Jason Smith - BofA Merrill Lynch, Research Division

And on the longer term?

James J. Volker

Well, on the longer term, I don't know what it tells you, but it tells me we've got a big inventory out there. And as we go forward, it does give us the ability to ramp up. So as production ramps up, it gives us the ability to add more rigs. And we want to grow, we have the potential to grow there. And maybe take that 20-plus-year inventory back to 10 years. We all understand present value and we'll do that. But we'll do that at a pace that is wise in comparison to our cash flow and keeps us around where our cash flow and our exploration budget can be basically close, if not equal.

Operator

Next question is from the line of Jason Wangler from Wunderlich Securities.

Jason A. Wangler - Wunderlich Securities Inc., Research Division

Just curious, Redtail, obviously, the A and B zones are what you're focused on. Is there any other zones that you're looking at? And granted, you have plenty of inventory with those, but is there any thing else you're going to try and attack either this year or kind of going forward?

James J. Volker

Mark Williams would like to answer that one. Thanks for asking.

Mark R. Williams

Yes, Jason, right now, our development plan is 16 wells per spacing unit, alternating A and B. But as you've seen and you can see on Page 16, we have high-density pilots that are testing beyond that, both in terms of well density, as well as new drilling. So the Niobrara C zone is something that we recognize as having a very significant opportunity and our 30F pad that's coming up here this spring we'll be actually starting the drilling on that late in March. We'll have 2 wells in the C zone. Those will be the first 2 C zone test that Whiting has drilled, offset operators have drilled the C successfully and we think that C is going to be good. But so we'll modify our development program as we see the results of those, both in terms of the well density and adding the C in to our development plan. So I think the good news is that we've got a great plan going forward. Right now, we're ahead of the game compared to what we're doing here to what we did, say, in Sanish, we're trying to test the upper boundaries of what we can drill early on in the play, recognizing we've got a large development program here, that's why we're doing these high-density pilots. I think there's a very good chance that we'll be able to add the C zone in, and we'll just have to wait see about going to 32 wells.

_Stated problem 1_. Please say whether each statement agrees with the earnings call transcript, answering yes or no and quoting the words of the transcript that decide it. (a) The current development plan calls for 16 wells per spacing unit, alternating the A and B zones. (b) Whiting has already drilled several test wells in the C zone. (c) Drilling on the 30F pad is set to begin late in March.
_Stated problem 2_. Carry on the earnings call transcript from the point where it stops.

_Data lines_.
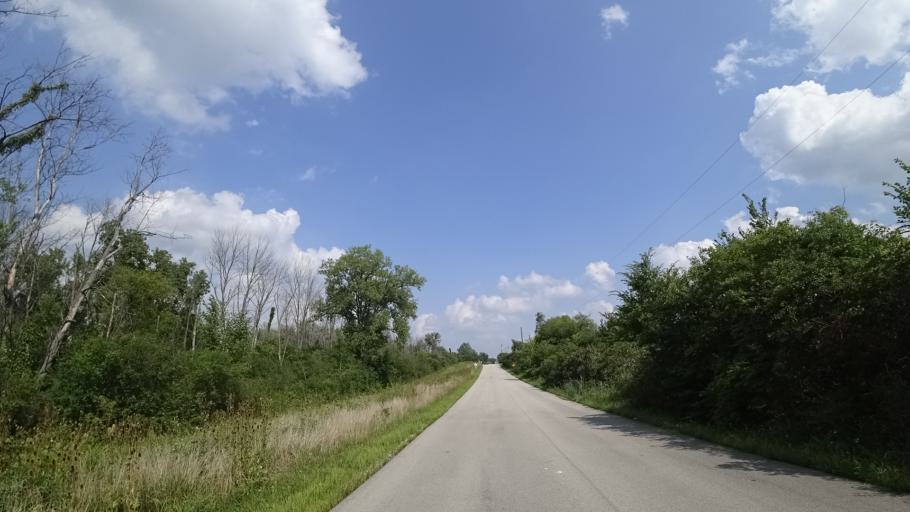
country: US
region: Illinois
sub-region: Will County
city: Goodings Grove
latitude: 41.6442
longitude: -87.8954
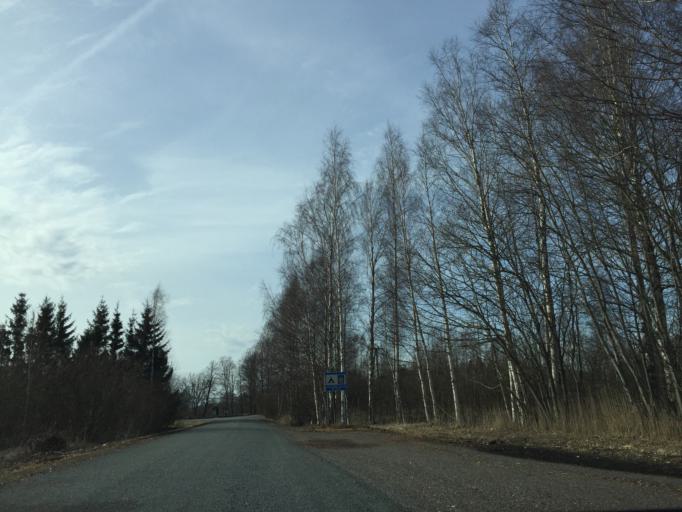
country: EE
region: Paernumaa
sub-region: Paernu linn
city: Parnu
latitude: 58.2463
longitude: 24.5057
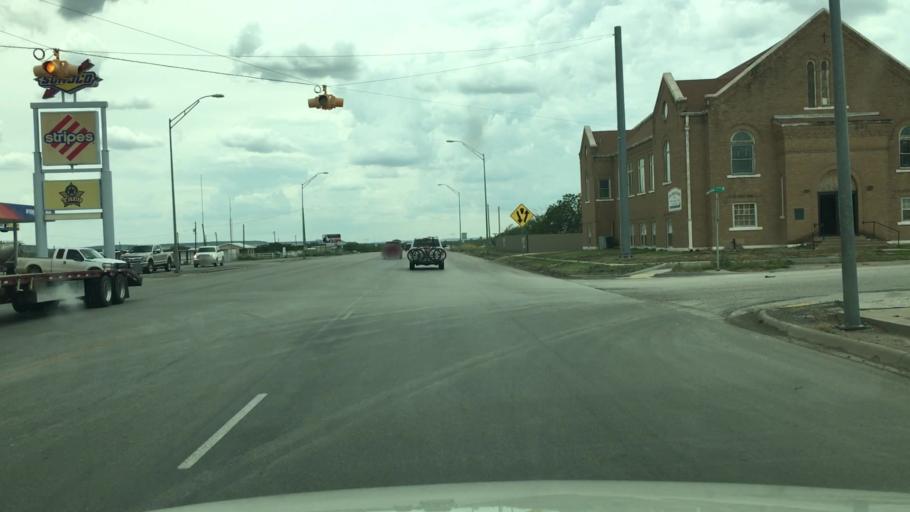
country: US
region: Texas
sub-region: Sterling County
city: Sterling City
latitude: 31.8367
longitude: -100.9937
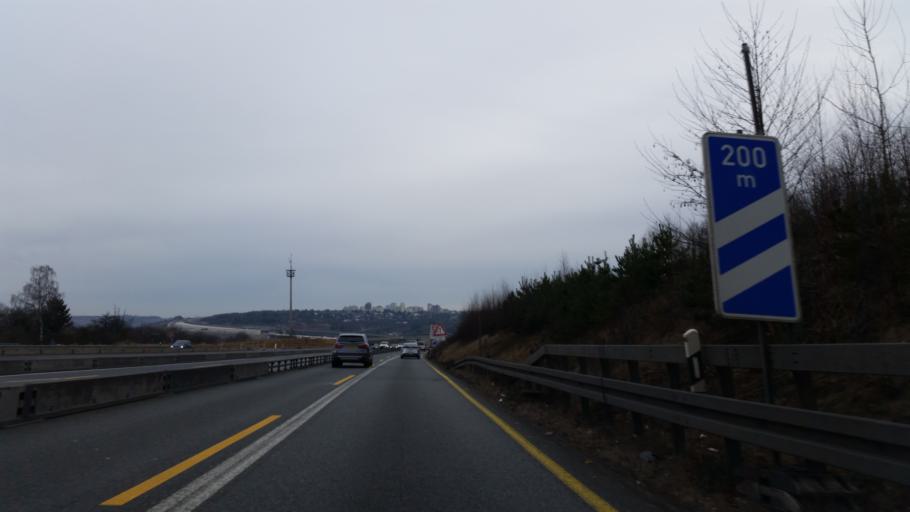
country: DE
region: Bavaria
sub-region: Regierungsbezirk Unterfranken
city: Reichenberg
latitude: 49.7558
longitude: 9.9176
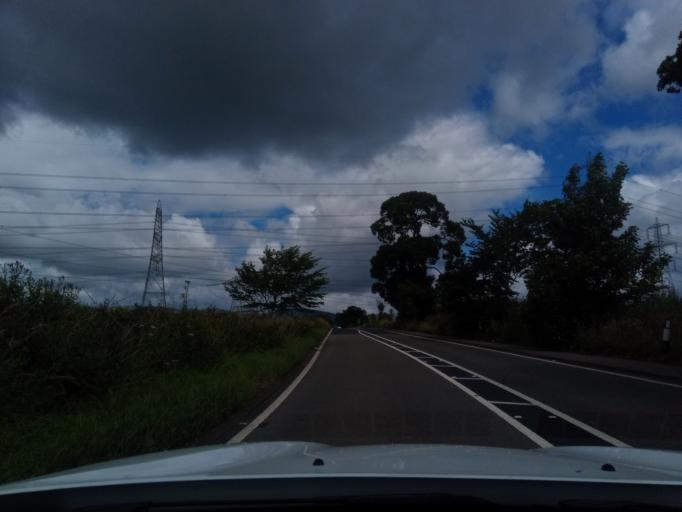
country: GB
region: Scotland
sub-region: Fife
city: Kincardine
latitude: 56.0864
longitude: -3.7195
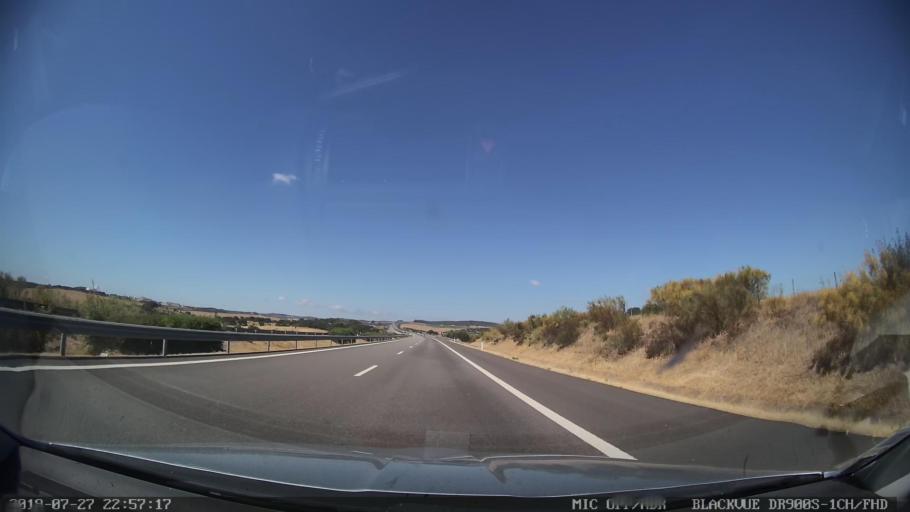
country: PT
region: Evora
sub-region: Borba
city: Borba
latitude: 38.8336
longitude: -7.4147
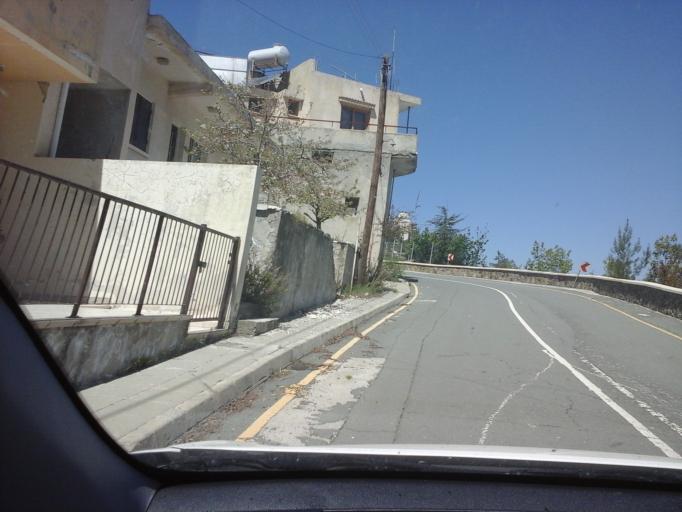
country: CY
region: Lefkosia
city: Kakopetria
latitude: 35.0016
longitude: 32.8023
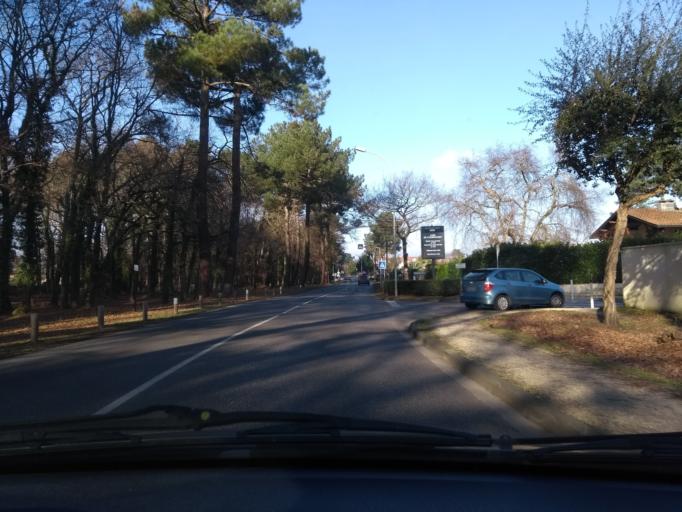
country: FR
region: Aquitaine
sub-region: Departement de la Gironde
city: Gujan-Mestras
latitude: 44.6196
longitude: -1.0733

_Task answer 1_.
(a) Yes: "our development plan is 16 wells per spacing unit, alternating A and B"
(b) No: "Those will be the first 2 C zone test that Whiting has drilled"
(c) Yes: "we'll be actually starting the drilling on that late in March"

_Task answer 2_.
Jason A. Wangler - Wunderlich Securities Inc., Research Division

That's very helpful. And then just staying around there as far as the infrastructure, and obviously the gas processing plant coming on relatively soon, just how you're seeing the ability to, as you ramp this up to obviously, get the oil and the gas to the markets?

James J. Volker

Well, you couldn't have picked a better place for, to have a brand-new oilfield. Number one, the population out there is only about 1 person per square mile, in some cases less. Second, as you can see, within a relatively short distance to the north of us, there are 2 interstate gas lines. And there's basically a lateral off of the trail blazer line being completed to us right now by Tallgrass, as we speak and it'll be ready, it is ready. So when we turn on our plant, we'll start selling gas and turn on the schedule for the month of April. In addition, aside from having both a robust market for the crude oil in Denver, and a robust market for the crude oil in Wyoming, refineries located in those 2 areas, we also had a pony express pipeline off to the east of this, just a short distance. So that we can take some of our crude there and if we few wish to go to Cushing and beyond, we can go there. Also products out of the plant has a nice line immediately to the southwest of our acreage position that provides another takeaway for our plant products in addition to trucks. So this is a great place. We're ready for it. Couldn't have occurred in a better area, or in my opinion, really at a better time in view of the infrastructure that is now available.

Operator

Your next question is from the line of Brian Corales from Howard Weil.

Brian M. Corales - Howard Weil Incorporated, Research Division

The Niobrara differentials that you've locked into, they seem relatively attractive prices, can you talk about what you're currently seeing in the market and in any way you can get increase of those differentials, an increased number?

James J. Volker

Yes, Mike wants to answer that, he's been waiting for that one.

Michael J. Stevens

Yes, we're currently seeing around 10 to 12, it was a little worse than that later last year. So they're still up there a little higher than we like. We're very happy with these contracts at $4.75. We're looking at some other contracts potentially to lock in some more differentials. We think they're going to be attractive.

James J. Volker

So just to comment on that, if you look, not only in this area, but in the Bakken as well, I think what this should tell us all, at least it tells me, is that if you're willing to commit your crude on a long-term basis to refiners in a particular area, then they're willing to work with you on the differential. And that's the dynamic that we've used both here and in the Bakken. And we intend, I might say, to continue to use in the Bakken and expand upon in order to keep our differentials there at a very acceptable level. So I think that's an important thing here to keep in mind. I can't over-emphasize, I guess, that at least in my humble opinion the market for Bakken crude is the Metroplex. It's basically the Midwest and the Metroplex from Philadelphia on north. And this crude, this light sweet crude is going to replace the light sweet crude that used to be imported in those refineries. The appetite there is large and it wants this crude. And really, it's just a matter of, in my opinion, a year or less until this crude becomes, if not the primary, then a very large portion of the crude that supplies that market. It is the United States' best combined driving markets, the Metroplex and the Midwest.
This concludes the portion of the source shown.